AbdulAlhazred
Legend
While 3.5 had pretty much played out, there's every reason to believe that a new revision based on 3e would have worked, given the status of PF right now. WotC would have had far more license to change things than Paizo did with PF, and could have maintained the basic feel of the game while rewriting the mechanics from scratch.
And to this point, that's my frustration with WotC and in general. While I and some arbitrarily large number of others are "3.X" players who have homebrewed the system and incorporated new non-WotC rules, no one has really tried to create a new edition based on 3e for people who actually liked it. PF isn't really a new edition, and 4e is catering to people who don't like previous editions of D&D and want something completely different from an rpg (which is fine for them).
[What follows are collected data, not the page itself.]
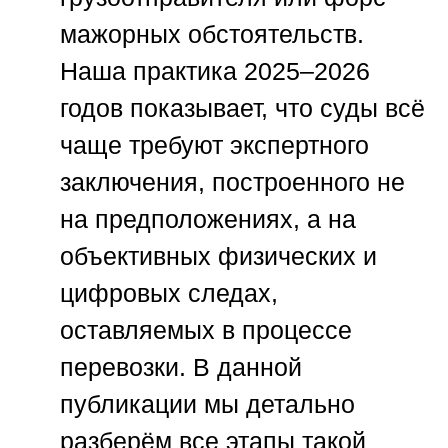
мажорных обстоятельств.
Наша практика 2025–2026
годов показывает, что суды всё
чаще требуют экспертного
заключения, построенного не
на предположениях, а на
объективных физических и
цифровых следах,
оставляемых в процессе
перевозки. В данной
публикации мы детально
разберём все этапы такой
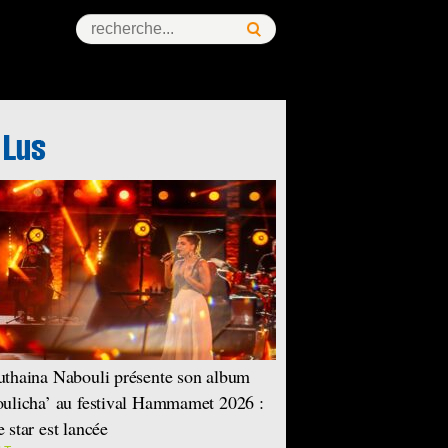
thaina Nabouli présente son album
ulicha’ au festival Hammamet 2026 :
 star est lancée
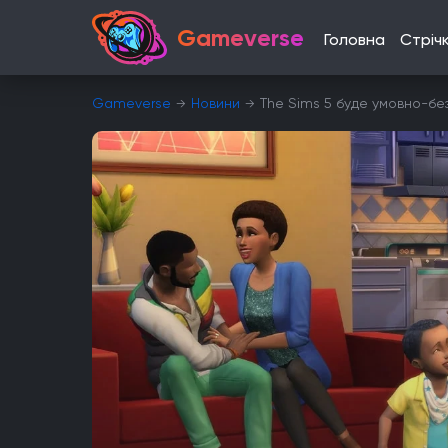
Gameverse
Головна
Стріч
Gameverse
Новини
The Sims 5 буде умовно-б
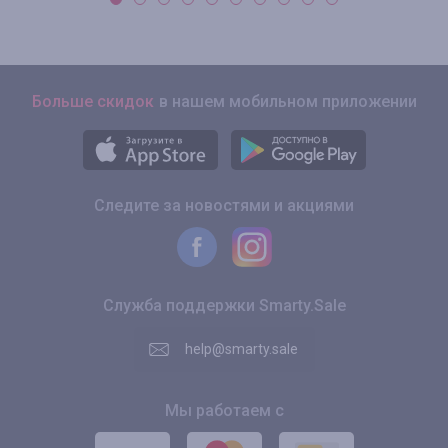
Больше скидок
в нашем мобильном приложении
Следите за новостями и акциями
Служба поддержки Smarty.Sale
help@smarty.sale
Мы работаем с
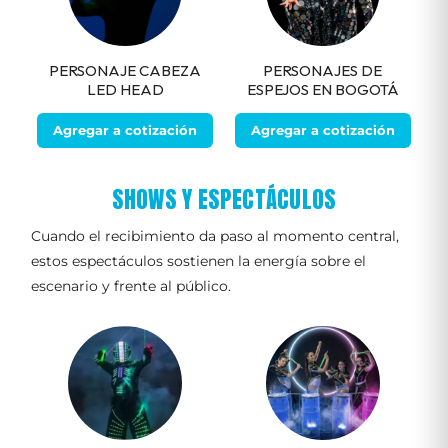
PERSONAJE CABEZA
PERSONAJES DE
LED HEAD
ESPEJOS EN BOGOTÁ
Agregar a cotización
Agregar a cotización
SHOWS Y ESPECTÁCULOS
Cuando el recibimiento da paso al momento central,
estos espectáculos sostienen la energía sobre el
escenario y frente al público.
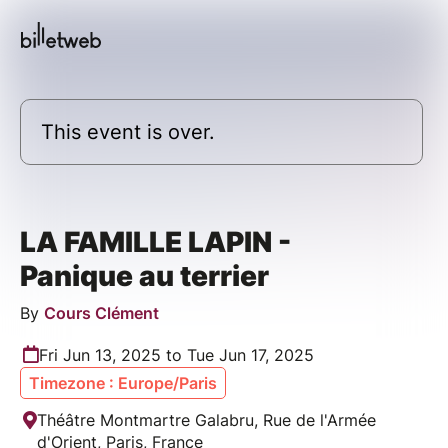
This event is over.
LA FAMILLE LAPIN -
Panique au terrier
By
Cours Clément
Fri Jun 13, 2025 to Tue Jun 17, 2025
Timezone : Europe/Paris
Théâtre Montmartre Galabru, Rue de l'Armée
d'Orient, Paris, France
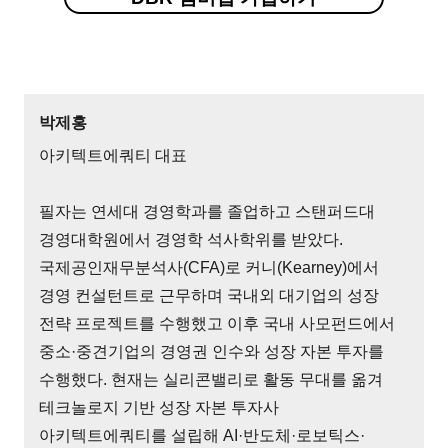
박제홍
아키텍트에쿼티 대표
필자는 연세대 경영학과를 졸업하고 스탠퍼드대
경영대학원에서 경영학 석사학위를 받았다.
국제공인재무분석사(CFA)로 커니(Kearney)에서
경영 컨설턴트로 근무하며 국내외 대기업의 성장
전략 프로젝트를 수행했고 이후 국내 사모펀드에서
중소·중견기업의 경영권 인수와 성장 자본 투자를
수행했다. 현재는 실리콘밸리로 활동 무대를 옮겨
테크놀로지 기반 성장 자본 투자사
아키텍트에쿼티를 설립해 AI·반도체·로보틱스·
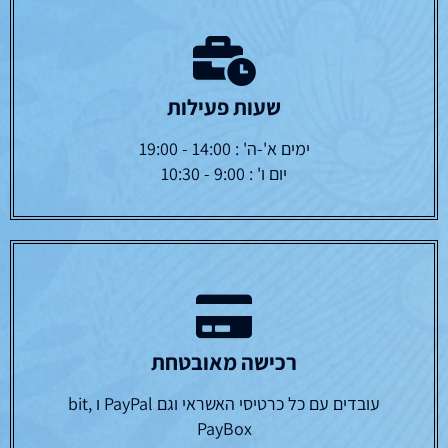
שעות פעילות
ימים א'-ה' : 14:00 - 19:00
יום ו' : 9:00 - 10:30
רכישה מאובטחת
עובדים עם כל כרטיסי האשראי וגם PayPal ו bit,
PayBox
Trailblazer is the closest thing I've seen to an attempt to substantively analyze and revise the game, but that's not on a satisfying scale. If I had an infinite amount of time, I'd write a new D&D myself.
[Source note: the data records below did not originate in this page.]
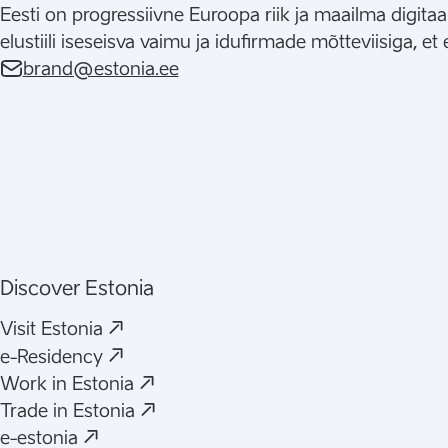
Eesti on progressiivne Euroopa riik ja maailma digit
elustiili iseseisva vaimu ja idufirmade mõtteviisiga, 
brand@estonia.ee
Discover Estonia
(
Avaneb uues vahelehes
)
Visit Estonia
(
Avaneb uues vahelehes
)
e-Residency
(
Avaneb uues vahelehes
)
Work in Estonia
(
Avaneb uues vahelehes
)
Trade in Estonia
(
Avaneb uues vahelehes
)
e-estonia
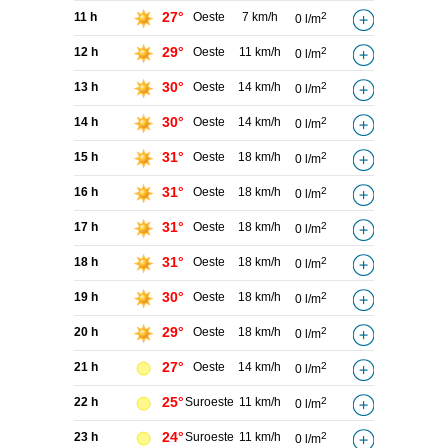
27°
11 h
Oeste
7 km/h
2
0 l/m
29°
12 h
Oeste
11 km/h
2
0 l/m
30°
13 h
Oeste
14 km/h
2
0 l/m
30°
14 h
Oeste
14 km/h
2
0 l/m
31°
15 h
Oeste
18 km/h
2
0 l/m
31°
16 h
Oeste
18 km/h
2
0 l/m
31°
17 h
Oeste
18 km/h
2
0 l/m
31°
18 h
Oeste
18 km/h
2
0 l/m
30°
19 h
Oeste
18 km/h
2
0 l/m
29°
20 h
Oeste
18 km/h
2
0 l/m
27°
21 h
Oeste
14 km/h
2
0 l/m
25°
22 h
Suroeste
11 km/h
2
0 l/m
24°
23 h
Suroeste
11 km/h
2
0 l/m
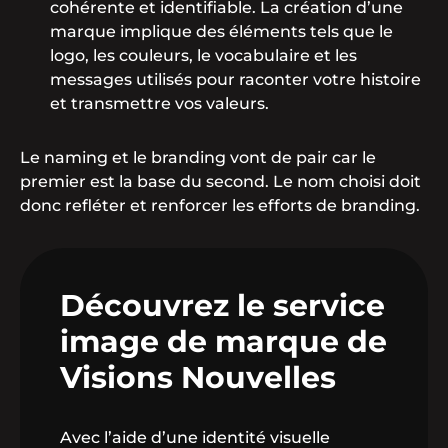
cohérente et identifiable. La création d’une
marque implique des éléments tels que le
logo, les couleurs, le vocabulaire et les
messages utilisés pour raconter votre histoire
et transmettre vos valeurs.
Le naming et le branding vont de pair car le
premier est la base du second. Le nom choisi doit
donc refléter et renforcer les efforts de branding.
Découvrez le service
image de marque de
Visions Nouvelles
Avec l’aide d’une identité visuelle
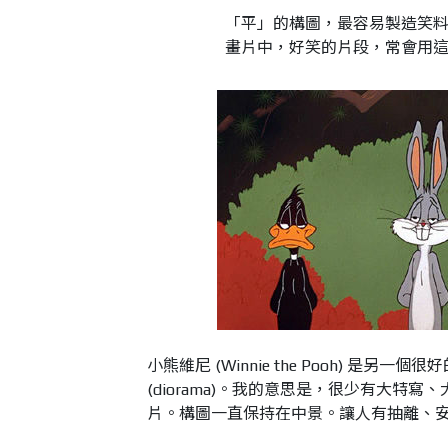
「平」的構圖，最容易製造笑料，
畫片中，好笑的片段，常會用
小熊維尼 (Winnie the Pooh) 
(diorama)。我的意思是，很少有大
片。構圖一直保持在中景。讓人有抽離、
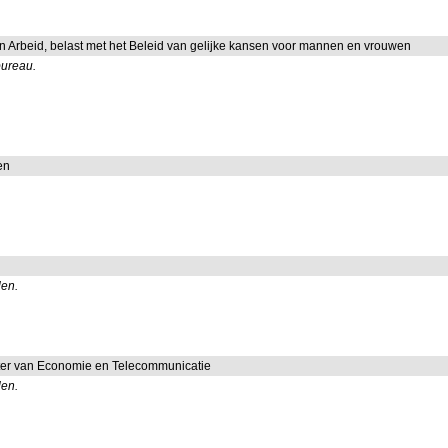
en Arbeid, belast met het Beleid van gelijke kansen voor mannen en vrouwen
bureau.
en
len.
ister van Economie en Telecommunicatie
len.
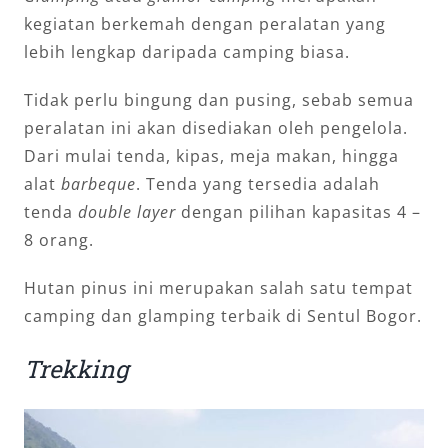
kegiatan berkemah dengan peralatan yang
lebih lengkap daripada camping biasa.
Tidak perlu bingung dan pusing, sebab semua
peralatan ini akan disediakan oleh pengelola.
Dari mulai tenda, kipas, meja makan, hingga
alat
barbeque
. Tenda yang tersedia adalah
tenda
double layer
dengan pilihan kapasitas 4 –
8 orang.
Hutan pinus ini merupakan salah satu tempat
camping dan glamping terbaik di Sentul Bogor.
Trekking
I think the problem is once you go down that road what you end up with is SOMETHING along the lines of 4e. I mean it could be a different game in many respects, but the problems with 3.5 as I see it are MCing, which is a major component of the game, and the entire magic system, and the proliferation of different sub-systems, plus some less critical things like the saves instead of defenses (4e's flipping of that was brilliant). Now, some of those things could be handled in a way that was more like 3.5 in some sense, but frankly look at DDN. It isn't actually THAT much like 3e. The problem as I see it is that somehow in the design of 3e some BIG basic mistakes were made. The object was to rationalize and perfect 2e in a sense, but nobody had ever thought about what it was exactly that 2e was trying to achieve and whether it was doing it in a good way. While 3e shored up a bunch of the mechanical issues it did nothing for the larger underlying issues, and it failed to consider D&D as a GAME, which was also a lot of the problem with AD&D in general. IMHO 2e is really well-written in one sense, but it is a TERRIBLE game in another sense. So, IMHO 3e and development in the 3e direction are done. You can proceed, but only by completely rewriting the game in a major way, which leads you to something like 4e. Even if it was different it would trigger the same reactions, its a different game. IMHO the CONTENT of 4e isn't the issue, it is the fact that it is not your pappy's D&D, even nominally as 3e is.
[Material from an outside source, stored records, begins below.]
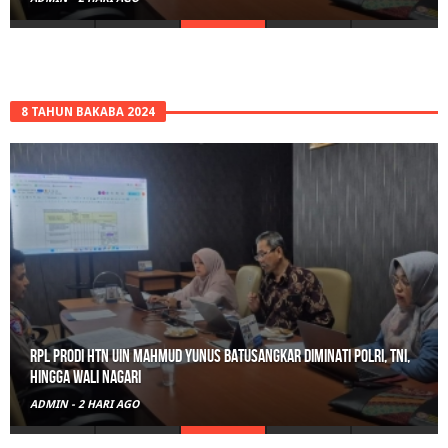
8 TAHUN BAKABA 2024
Gerebek Rumah di Tanah Datar, Satresnarkoba Padang Panjang
Amankan Pengedar Ganja Beserta 6 Paket Bukti
ADMIN
-
3 HARI AGO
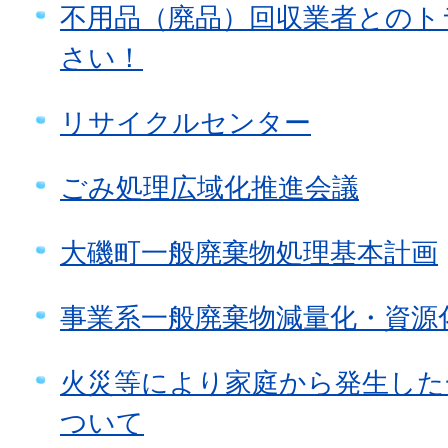
不用品（廃品）回収業者とのト
さい！
リサイクルセンター
ごみ処理広域化推進会議
大磯町一般廃棄物処理基本計画
事業系一般廃棄物減量化・資源
火災等により家庭から発生した
ついて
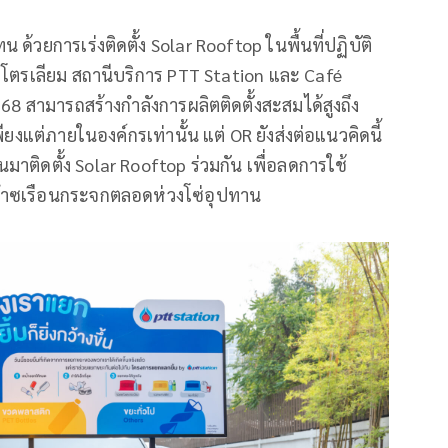
 ด้วยการเร่งติดตั้ง Solar Rooftop ในพื้นที่ปฏิบัติ
ปิโตรเลียม สถานีบริการ PTT Station และ Café
8 สามารถสร้างกำลังการผลิตติดตั้งสะสมได้สูงถึง
ยงแต่ภายในองค์กรเท่านั้น แต่ OR ยังส่งต่อแนวคิดนี้
นมาติดตั้ง Solar Rooftop ร่วมกัน เพื่อลดการใช้
๊าซเรือนกระจกตลอดห่วงโซ่อุปทาน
The reason PF isn't a new edition is you can't really DO a new edition that is much like 3e. Trailblazer is about as far as you can go, and even that is really not solving 3e's problems, not even close. The point of all this is WotC was at a dead end. The success of PF is based on CONTENT and STYLE, not on game system. WotC has had 15 years to develop a style and learn how to write adventures etc. They've NEVER succeeded very well. Now and then they DO write a decent adventure, and they have done some quite nice source books, but nothing really earth-shattering. They've basically done NOTHING in the setting dept. TSR pumped out 20 different settings, at least, which was maybe too much of a good thing, but WotC has issued exactly ONE D&D setting AFAIK, Eberron. Its not bad, good even, but even that was an outside solicitation. Meanwhile Paizo pumps out stuff chock full of good writing, style, cool artwork, etc to the point that in the last 3 years they have buried the lifetime output of WotC 4x over in that department. Clearly that's the difference between the two, mainly. Paizo has figured out how to do content well and make some money at it, and WotC hasn't. No amount of revised 3es or 4es or DDNs is going to make any difference if they can't fix that. Personally I think they aren't capable of it. They are too wrapped up in Hasbro brand management type thinking. Paizo's guys are just over there thinking about how to make cool stuff. No doubt they have a degree of product line management, but WotC clearly plots it all out in detail in committees and focus groups. You can smell that stuff, it stinks of rehashed ideas and groupthink. Now and then something really good slips through, but I'd note that it wasn't until the D&D groups management fell apart in 2010 that some interesting material slipped through.